Wilson’s Disease is a rare genetic disorder. The pharmaceutical companies understand that. If his insurance company keeps denying the benefits he has no idea of what he will do.

Mark Dendy recently said: “We’re left with not many options if Sutter (his insurance provider) continues to deny. Where is humanity? Is it all about profits for these big corporations?”

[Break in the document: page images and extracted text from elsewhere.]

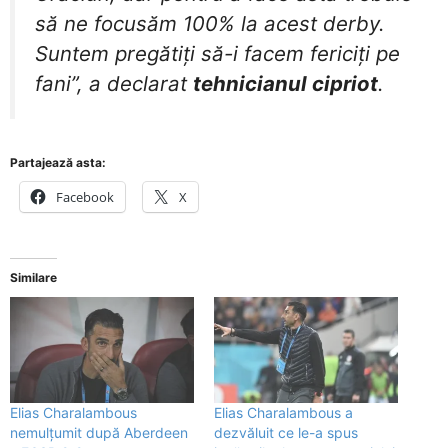
să ne focusăm 100% la acest derby.
Suntem pregătiţi să-i facem fericiţi pe
fani”, a declarat
tehnicianul cipriot
.
Partajează asta:
Facebook
X
Similare
Elias Charalambous
Elias Charalambous a
nemulțumit după Aberdeen
dezvăluit ce le-a spus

It is a “rare ethical case” where two, major (and seemingly opposed) forces are both seizing the opportunity to profit off of a vulnerable individual. Yet, I can’t help but think there are thousands of Mark Dendy’s as I write this post.

The drug companies are making as much as they can because patients such as Dendy have no choice. The insurance company (presumably companies) are willing to take anything they can get in terms of premiums and then invest the billions in premiums into higher yield financial instruments. They are reluctant to give back any of it.

The drug companies and insurance providers are wonderful at rationalization. They raise prices because their shareholders like it, and they will keep raising prices until they are confronted with strong regulatory intervention and ethical training for their executives. The insurance companies rationalize on the basis of actuarial tables and the re-investment of premiums. In other words, the limited number of patients with Wilson’s disease do not matter as much as the premiums they can collect for doing relatively little.

It is a perfect storm, and Mark Dendy is caught in it, but the storm is artificial and people-made, and the glue that holds it together is bad ethics. The perfect storm of unethical medicine.